Fig 2. Mass spec analysis identified Bl-Eng2 as a Dectin-2 ligand candidate.

Fig 2

(A) The ligand- negative and -positive fractions (#9–13 and #1–7 from S1C Fig, respectively) from the second gel filtration were analyzed by Mass spectrometry. Numbers on the right represent number of peptide specific fragments detected. (B) Domains of native B. dermatitidis Eng2 (Bl-Eng2) and recombinant Bl-Eng2 expressed in Pichia pastoris: SP denotes Signal peptide; GH16 denotes glycosyl hydrolase catalytic domain; Ser/Thr-rich domain harbors 68 potential O-linked glycosylation sites; and Myc and His tags are placed at the C terminus for purification. (C) 0.6 μg Bl-Eng2 and 0.3 μg PDIA1 were run on SDS-PAGE gel under reducing conditions and stained for protein (left) or carbohydrate (right). (D) Monosaccharide composition of Bl-Eng2 measured by gas chromatography (GC).
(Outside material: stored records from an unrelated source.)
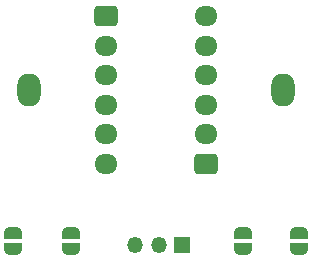
<source format=gts>
%TF.GenerationSoftware,KiCad,Pcbnew,8.0.0*%
%TF.CreationDate,2024-12-13T11:09:16-06:00*%
%TF.ProjectId,Rain connectors,5261696e-2063-46f6-9e6e-6563746f7273,rev?*%
%TF.SameCoordinates,Original*%
%TF.FileFunction,Soldermask,Top*%
%TF.FilePolarity,Negative*%
%FSLAX46Y46*%
G04 Gerber Fmt 4.6, Leading zero omitted, Abs format (unit mm)*
G04 Created by KiCad (PCBNEW 8.0.0) date 2024-12-13 11:09:16*
%MOMM*%
%LPD*%
G01*
G04 APERTURE LIST*
G04 Aperture macros list*
%AMRoundRect*
0 Rectangle with rounded corners*
0 $1 Rounding radius*
0 $2 $3 $4 $5 $6 $7 $8 $9 X,Y pos of 4 corners*
0 Add a 4 corners polygon primitive as box body*
4,1,4,$2,$3,$4,$5,$6,$7,$8,$9,$2,$3,0*
0 Add four circle primitives for the rounded corners*
1,1,$1+$1,$2,$3*
1,1,$1+$1,$4,$5*
1,1,$1+$1,$6,$7*
1,1,$1+$1,$8,$9*
0 Add four rect primitives between the rounded corners*
20,1,$1+$1,$2,$3,$4,$5,0*
20,1,$1+$1,$4,$5,$6,$7,0*
20,1,$1+$1,$6,$7,$8,$9,0*
20,1,$1+$1,$8,$9,$2,$3,0*%
%AMFreePoly0*
4,1,19,0.500000,-0.750000,0.000000,-0.750000,0.000000,-0.744911,-0.071157,-0.744911,-0.207708,-0.704816,-0.327430,-0.627875,-0.420627,-0.520320,-0.479746,-0.390866,-0.500000,-0.250000,-0.500000,0.250000,-0.479746,0.390866,-0.420627,0.520320,-0.327430,0.627875,-0.207708,0.704816,-0.071157,0.744911,0.000000,0.744911,0.000000,0.750000,0.500000,0.750000,0.500000,-0.750000,0.500000,-0.750000,
$1*%
%AMFreePoly1*
4,1,19,0.000000,0.744911,0.071157,0.744911,0.207708,0.704816,0.327430,0.627875,0.420627,0.520320,0.479746,0.390866,0.500000,0.250000,0.500000,-0.250000,0.479746,-0.390866,0.420627,-0.520320,0.327430,-0.627875,0.207708,-0.704816,0.071157,-0.744911,0.000000,-0.744911,0.000000,-0.750000,-0.500000,-0.750000,-0.500000,0.750000,0.000000,0.750000,0.000000,0.744911,0.000000,0.744911,
$1*%
G04 Aperture macros list end*
%ADD10FreePoly0,90.000000*%
%ADD11FreePoly1,90.000000*%
%ADD12O,2.000000X2.800000*%
%ADD13RoundRect,0.250000X0.725000X-0.600000X0.725000X0.600000X-0.725000X0.600000X-0.725000X-0.600000X0*%
%ADD14O,1.950000X1.700000*%
%ADD15RoundRect,0.250000X-0.725000X0.600000X-0.725000X-0.600000X0.725000X-0.600000X0.725000X0.600000X0*%
%ADD16O,1.350000X1.350000*%
%ADD17R,1.350000X1.350000*%
G04 APERTURE END LIST*
D10*
%TO.C,4*%
X146450000Y-93875000D03*
D11*
X146450000Y-92575000D03*
%TD*%
D10*
%TO.C,3*%
X141700000Y-93875000D03*
D11*
X141700000Y-92575000D03*
%TD*%
D10*
%TO.C,2*%
X127100000Y-93875000D03*
D11*
X127100000Y-92575000D03*
%TD*%
D10*
%TO.C,1*%
X122250000Y-93875000D03*
D11*
X122250000Y-92575000D03*
%TD*%
D12*
%TO.C,J2*%
X145100000Y-80425000D03*
D13*
X138600000Y-86675000D03*
D14*
X138600000Y-84175000D03*
X138600000Y-81675000D03*
X138600000Y-79175000D03*
X138600000Y-76675000D03*
X138600000Y-74175000D03*
%TD*%
D12*
%TO.C,J1*%
X123600000Y-80425000D03*
D15*
X130100000Y-74175000D03*
D14*
X130100000Y-76675000D03*
X130100000Y-79175000D03*
X130100000Y-81675000D03*
X130100000Y-84175000D03*
X130100000Y-86675000D03*
%TD*%
D16*
%TO.C,J3*%
X132550000Y-93575000D03*
X134550000Y-93575000D03*
D17*
X136550000Y-93575000D03*
%TD*%
M02*

</source>
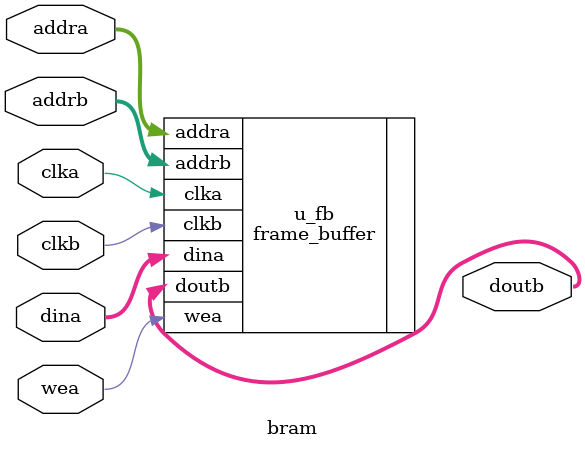
<source format=v>
`timescale 1ns / 1ps


module bram(
input [15:0] dina,
input [16:0] addra,
input clka,wea,clkb,
output [15:0] doutb,
input [16:0] addrb

    );
    
frame_buffer u_fb(
        .clka ( clka),
        .wea  (wea),
        .addra( addra),
        .dina ( dina),
         
        .clkb ( clkb),
       .addrb ( addrb),
        .doutb ( doutb)
      );
endmodule

</source>
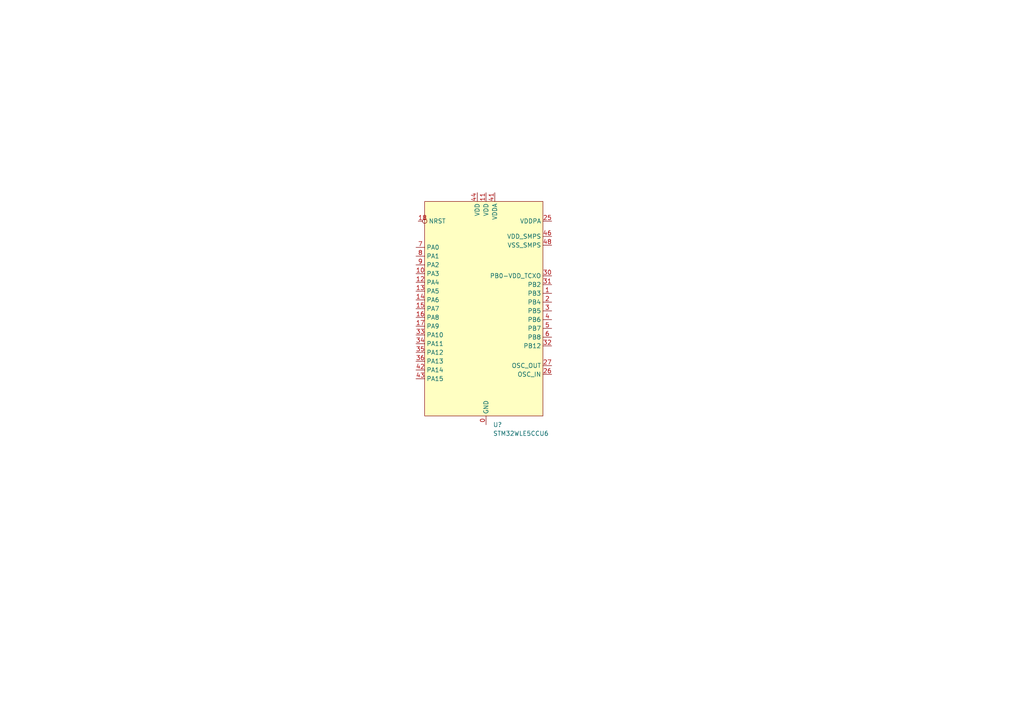
<source format=kicad_sch>
(kicad_sch (version 20211123) (generator eeschema)

  (uuid eb52a4a4-eb5d-48c0-9d84-91a689130eae)

  (paper "A4")

  


  (symbol (lib_id "STM32WLE5:STM32WLE5CCU6") (at 140.97 88.9 0) (unit 1)
    (in_bom yes) (on_board yes) (fields_autoplaced)
    (uuid 96bbd78e-4126-4eee-8288-fabc13db3bbb)
    (property "Reference" "U?" (id 0) (at 142.9894 123.19 0)
      (effects (font (size 1.27 1.27)) (justify left))
    )
    (property "Value" "STM32WLE5CCU6" (id 1) (at 142.9894 125.73 0)
      (effects (font (size 1.27 1.27)) (justify left))
    )
    (property "Footprint" "" (id 2) (at 140.97 86.36 0)
      (effects (font (size 1.27 1.27)) hide)
    )
    (property "Datasheet" "" (id 3) (at 140.97 86.36 0)
      (effects (font (size 1.27 1.27)) hide)
    )
    (pin "0" (uuid a6276ac5-a31b-4bc2-bc21-c2ed93261b78))
    (pin "1" (uuid 73fc68d5-719f-4ac1-b9d3-c05da520b935))
    (pin "10" (uuid 06fd4f9c-4048-4fb6-983c-2b7c9f5833dc))
    (pin "11" (uuid 77667296-3b95-4ff3-bd68-de2947e17091))
    (pin "12" (uuid 8aeed62f-8f35-48b6-a506-cb6c0aab7103))
    (pin "13" (uuid ac551bd3-82e1-488e-893b-5adb01362491))
    (pin "14" (uuid 70d32142-d2cc-47ce-a048-750d039179b3))
    (pin "15" (uuid ad938c42-5956-4e69-a0cd-9381a1411d7d))
    (pin "16" (uuid 6c33c532-0d2d-44cc-a082-c37b1a51bcf0))
    (pin "17" (uuid d48d0d32-e2eb-4db8-9636-020c610ac347))
    (pin "18" (uuid 76283b53-25cb-40a7-8217-751f7282a3d1))
    (pin "2" (uuid e6034010-d5d5-4f36-a74c-1714d63d99cb))
    (pin "25" (uuid 62a97939-bb8f-44bd-be0f-25ab456dfcce))
    (pin "26" (uuid 58ba2e5f-cd44-4e8d-8c75-f91385d6c0ff))
    (pin "27" (uuid c533d5b0-f52c-4468-a69f-e1e6c11b1ce2))
    (pin "3" (uuid a0f840c0-3946-4109-ac1d-032cfc72944c))
    (pin "30" (uuid 3eea4e30-7ebb-42f7-89c5-7bdc66eaba02))
    (pin "31" (uuid b1680f41-6360-4d19-83f0-59395ec516f9))
    (pin "32" (uuid c4eca002-2557-4c63-babd-204a410485ff))
    (pin "33" (uuid 34c17d76-3d64-4d0d-8f8b-da2745f3b88c))
    (pin "34" (uuid 4dd2b4f0-7ce2-4c9d-b43d-090007b48109))
    (pin "35" (uuid 67b7c2d2-0311-485b-a28f-b64b663c5b07))
    (pin "36" (uuid 8b3e256b-ec7b-46f6-98ed-69df647dd163))
    (pin "4" (uuid 67ea4c95-df0f-4d06-a31b-21f000cb2d73))
    (pin "41" (uuid 8d587798-3471-476e-b327-3b68049fdd06))
    (pin "42" (uuid 590e37f0-b408-4ddc-b39a-46c9e836e5d9))
    (pin "43" (uuid 9ea5c9b3-4a6b-438f-aa3d-b27d32eb3d42))
    (pin "44" (uuid 3174f41e-36d1-423d-bec1-a58a6f842ebd))
    (pin "46" (uuid fdfe8318-8e09-4bc8-9992-a6a0ffe39c04))
    (pin "48" (uuid f283a14c-12ad-41ba-a05f-74eb3316e2af))
    (pin "5" (uuid a89cb96e-9923-4470-b502-5c180e86eeb4))
    (pin "6" (uuid 0df3ece3-6147-47a4-9f31-96c6b843d1e7))
    (pin "7" (uuid 5292d113-9103-4c23-ac70-cd3fa8f8fecd))
    (pin "8" (uuid b612c9d1-6454-4ef9-8aba-d28f35ada0d2))
    (pin "9" (uuid 22b974fe-0945-4844-ab3b-031a2ca404ee))
  )

  (sheet_instances
    (path "/" (page "1"))
  )

  (symbol_instances
    (path "/96bbd78e-4126-4eee-8288-fabc13db3bbb"
      (reference "U?") (unit 1) (value "STM32WLE5CCU6") (footprint "")
    )
  )
)

</source>
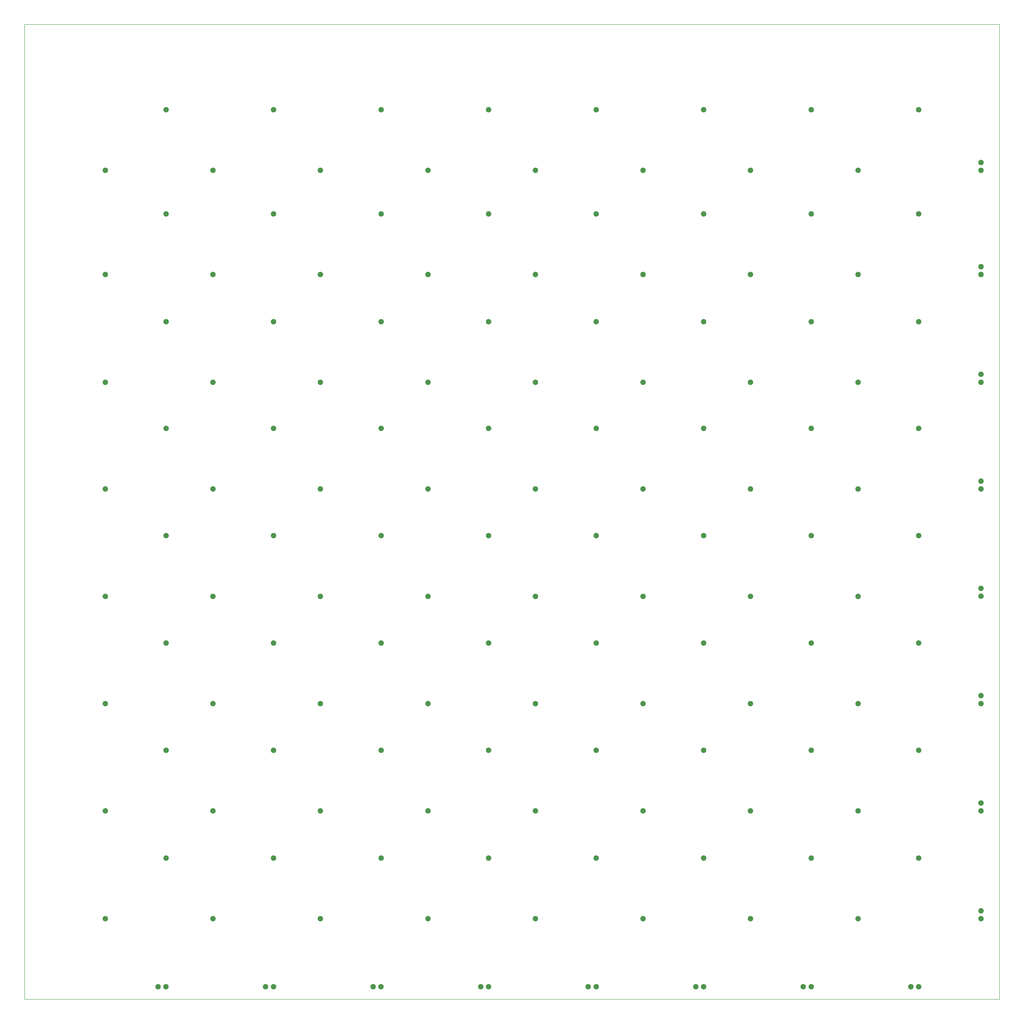
<source format=gbr>
%TF.GenerationSoftware,KiCad,Pcbnew,(6.0.9)*%
%TF.CreationDate,2022-11-19T22:54:18-05:00*%
%TF.ProjectId,Sensor_Board_17x17,53656e73-6f72-45f4-926f-6172645f3137,rev?*%
%TF.SameCoordinates,PX1050cb1PY1adc5c8d*%
%TF.FileFunction,Soldermask,Top*%
%TF.FilePolarity,Negative*%
%FSLAX46Y46*%
G04 Gerber Fmt 4.6, Leading zero omitted, Abs format (unit mm)*
G04 Created by KiCad (PCBNEW (6.0.9)) date 2022-11-19 22:54:18*
%MOMM*%
%LPD*%
G01*
G04 APERTURE LIST*
%TA.AperFunction,Profile*%
%ADD10C,0.200000*%
%TD*%
%ADD11C,2.404800*%
G04 APERTURE END LIST*
D10*
X0Y431800000D02*
X431800000Y431800000D01*
X431800000Y431800000D02*
X431800000Y0D01*
X431800000Y0D02*
X0Y0D01*
X0Y0D02*
X0Y431800000D01*
X0Y431800000D02*
X431800000Y431800000D01*
X431800000Y431800000D02*
X431800000Y0D01*
X431800000Y0D02*
X0Y0D01*
X0Y0D02*
X0Y431800000D01*
D11*
%TO.C,S28*%
X205522855Y252911305D03*
X178652855Y226041305D03*
%TD*%
%TO.C,J7*%
X344901942Y5626200D03*
X348401942Y5626200D03*
%TD*%
%TO.C,S49*%
X348395710Y394060000D03*
X321525710Y367190000D03*
%TD*%
%TO.C,S63*%
X396020000Y110361400D03*
X369150000Y83491400D03*
%TD*%
%TO.C,S17*%
X157898570Y394060000D03*
X131028570Y367190000D03*
%TD*%
%TO.C,J14*%
X423595800Y134518400D03*
X423595800Y131018400D03*
%TD*%
%TO.C,S3*%
X62650000Y300203954D03*
X35780000Y273333954D03*
%TD*%
%TO.C,S22*%
X157898570Y157878035D03*
X131028570Y131008035D03*
%TD*%
%TO.C,S33*%
X253147140Y394060000D03*
X226277140Y367190000D03*
%TD*%
%TO.C,S19*%
X157898570Y300203954D03*
X131028570Y273333954D03*
%TD*%
%TO.C,J9*%
X423595800Y370687600D03*
X423595800Y367187600D03*
%TD*%
%TO.C,S8*%
X62650000Y62610000D03*
X35780000Y35740000D03*
%TD*%
%TO.C,J6*%
X297269685Y5626200D03*
X300769685Y5626200D03*
%TD*%
%TO.C,S29*%
X205522855Y205394670D03*
X178652855Y178524670D03*
%TD*%
%TO.C,J5*%
X249637428Y5626200D03*
X253137428Y5626200D03*
%TD*%
%TO.C,S12*%
X110274285Y252911305D03*
X83404285Y226041305D03*
%TD*%
%TO.C,S45*%
X300771425Y205394670D03*
X273901425Y178524670D03*
%TD*%
%TO.C,S57*%
X396020000Y394060000D03*
X369150000Y367190000D03*
%TD*%
%TO.C,J2*%
X106740657Y5626200D03*
X110240657Y5626200D03*
%TD*%
%TO.C,S42*%
X300771425Y347944575D03*
X273901425Y321074575D03*
%TD*%
%TO.C,S55*%
X348395710Y110361400D03*
X321525710Y83491400D03*
%TD*%
%TO.C,S38*%
X253147140Y157878035D03*
X226277140Y131008035D03*
%TD*%
%TO.C,S51*%
X348395710Y300203954D03*
X321525710Y273333954D03*
%TD*%
%TO.C,J8*%
X392534200Y5626200D03*
X396034200Y5626200D03*
%TD*%
%TO.C,S2*%
X62650000Y347944575D03*
X35780000Y321074575D03*
%TD*%
%TO.C,S46*%
X300771425Y157878035D03*
X273901425Y131008035D03*
%TD*%
%TO.C,S60*%
X396020000Y252911305D03*
X369150000Y226041305D03*
%TD*%
%TO.C,J12*%
X423595800Y229565200D03*
X423595800Y226065200D03*
%TD*%
%TO.C,S32*%
X205522855Y62610000D03*
X178652855Y35740000D03*
%TD*%
%TO.C,S64*%
X396020000Y62610000D03*
X369150000Y35740000D03*
%TD*%
%TO.C,S61*%
X396020000Y205394670D03*
X369150000Y178524670D03*
%TD*%
%TO.C,S25*%
X205522855Y394060000D03*
X178652855Y367190000D03*
%TD*%
%TO.C,S58*%
X396020000Y347944575D03*
X369150000Y321074575D03*
%TD*%
%TO.C,S5*%
X62650000Y205394670D03*
X35780000Y178524670D03*
%TD*%
%TO.C,S62*%
X396020000Y157878035D03*
X369150000Y131008035D03*
%TD*%
%TO.C,S48*%
X300771425Y62610000D03*
X273901425Y35740000D03*
%TD*%
%TO.C,S9*%
X110274285Y394060000D03*
X83404285Y367190000D03*
%TD*%
%TO.C,S4*%
X62650000Y252911305D03*
X35780000Y226041305D03*
%TD*%
%TO.C,S30*%
X205522855Y157878035D03*
X178652855Y131008035D03*
%TD*%
%TO.C,S21*%
X157898570Y205394670D03*
X131028570Y178524670D03*
%TD*%
%TO.C,S18*%
X157898570Y347944575D03*
X131028570Y321074575D03*
%TD*%
%TO.C,S40*%
X253147140Y62610000D03*
X226277140Y35740000D03*
%TD*%
%TO.C,S24*%
X157898570Y62610000D03*
X131028570Y35740000D03*
%TD*%
%TO.C,J10*%
X423595800Y324535800D03*
X423595800Y321035800D03*
%TD*%
%TO.C,S56*%
X348395710Y62610000D03*
X321525710Y35740000D03*
%TD*%
%TO.C,S23*%
X157898570Y110361400D03*
X131028570Y83491400D03*
%TD*%
%TO.C,S6*%
X62650000Y157878035D03*
X35780000Y131008035D03*
%TD*%
%TO.C,S1*%
X62650000Y394060000D03*
X35780000Y367190000D03*
%TD*%
%TO.C,S36*%
X253147140Y252911305D03*
X226277140Y226041305D03*
%TD*%
%TO.C,S11*%
X110274285Y300203954D03*
X83404285Y273333954D03*
%TD*%
%TO.C,S35*%
X253147140Y300203954D03*
X226277140Y273333954D03*
%TD*%
%TO.C,J11*%
X423595800Y276860000D03*
X423595800Y273360000D03*
%TD*%
%TO.C,J15*%
X423595800Y86995000D03*
X423595800Y83495000D03*
%TD*%
%TO.C,S27*%
X205522855Y300203954D03*
X178652855Y273333954D03*
%TD*%
%TO.C,S37*%
X253147140Y205394670D03*
X226277140Y178524670D03*
%TD*%
%TO.C,S7*%
X62650000Y110361400D03*
X35780000Y83491400D03*
%TD*%
%TO.C,S20*%
X157898570Y252911305D03*
X131028570Y226041305D03*
%TD*%
%TO.C,J3*%
X154372914Y5626200D03*
X157872914Y5626200D03*
%TD*%
%TO.C,S16*%
X110274285Y62610000D03*
X83404285Y35740000D03*
%TD*%
%TO.C,S41*%
X300771425Y394060000D03*
X273901425Y367190000D03*
%TD*%
%TO.C,J1*%
X59108400Y5626200D03*
X62608400Y5626200D03*
%TD*%
%TO.C,S10*%
X110274285Y347944575D03*
X83404285Y321074575D03*
%TD*%
%TO.C,S44*%
X300771425Y252911305D03*
X273901425Y226041305D03*
%TD*%
%TO.C,S34*%
X253147140Y347944575D03*
X226277140Y321074575D03*
%TD*%
%TO.C,S14*%
X110274285Y157878035D03*
X83404285Y131008035D03*
%TD*%
%TO.C,S39*%
X253147140Y110361400D03*
X226277140Y83491400D03*
%TD*%
%TO.C,S54*%
X348395710Y157878035D03*
X321525710Y131008035D03*
%TD*%
%TO.C,S31*%
X205522855Y110361400D03*
X178652855Y83491400D03*
%TD*%
%TO.C,S15*%
X110274285Y110361400D03*
X83404285Y83491400D03*
%TD*%
%TO.C,J13*%
X423595800Y182041800D03*
X423595800Y178541800D03*
%TD*%
%TO.C,S53*%
X348395710Y205394670D03*
X321525710Y178524670D03*
%TD*%
%TO.C,S43*%
X300771425Y300203954D03*
X273901425Y273333954D03*
%TD*%
%TO.C,S50*%
X348395710Y347944575D03*
X321525710Y321074575D03*
%TD*%
%TO.C,S52*%
X348395710Y252911305D03*
X321525710Y226041305D03*
%TD*%
%TO.C,S59*%
X396020000Y300203954D03*
X369150000Y273333954D03*
%TD*%
%TO.C,J4*%
X202005171Y5626200D03*
X205505171Y5626200D03*
%TD*%
%TO.C,J16*%
X423595800Y39243000D03*
X423595800Y35743000D03*
%TD*%
%TO.C,S13*%
X110274285Y205394670D03*
X83404285Y178524670D03*
%TD*%
%TO.C,S47*%
X300771425Y110361400D03*
X273901425Y83491400D03*
%TD*%
%TO.C,S26*%
X205522855Y347944575D03*
X178652855Y321074575D03*
%TD*%
M02*

</source>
GC chromatogram of the alditol acetate-derivatized monosugars of hydrolyzed Bl-Eng2 (top). Monosaccharides are labeled as follows: Rha—rhamnose, Rib—ribose, Xyl—xylose, Man—mannose, and Glu–glucose. Unlabeled peak at 5.953 min resulted from component degradation during alditol acetate derivatization. Pie diagram shows the relative contribution of monosaccharides (bottom).